## What the exercise asks
Print each line exactly, beginning with the one where "neck: (155, 107)" appears and ending at the last line below.

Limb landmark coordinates

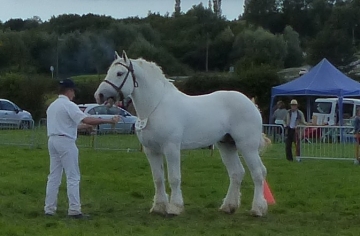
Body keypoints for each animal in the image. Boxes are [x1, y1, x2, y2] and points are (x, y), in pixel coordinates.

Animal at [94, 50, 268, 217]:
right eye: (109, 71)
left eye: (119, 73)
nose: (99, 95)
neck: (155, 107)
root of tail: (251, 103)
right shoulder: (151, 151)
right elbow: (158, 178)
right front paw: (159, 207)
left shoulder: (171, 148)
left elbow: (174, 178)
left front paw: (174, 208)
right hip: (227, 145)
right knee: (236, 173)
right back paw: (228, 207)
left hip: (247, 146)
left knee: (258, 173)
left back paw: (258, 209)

## Written solution
neck: (155, 107)
root of tail: (251, 103)
right shoulder: (151, 151)
right elbow: (158, 178)
right front paw: (159, 207)
left shoulder: (171, 148)
left elbow: (174, 178)
left front paw: (174, 208)
right hip: (227, 145)
right knee: (236, 173)
right back paw: (228, 207)
left hip: (247, 146)
left knee: (258, 173)
left back paw: (258, 209)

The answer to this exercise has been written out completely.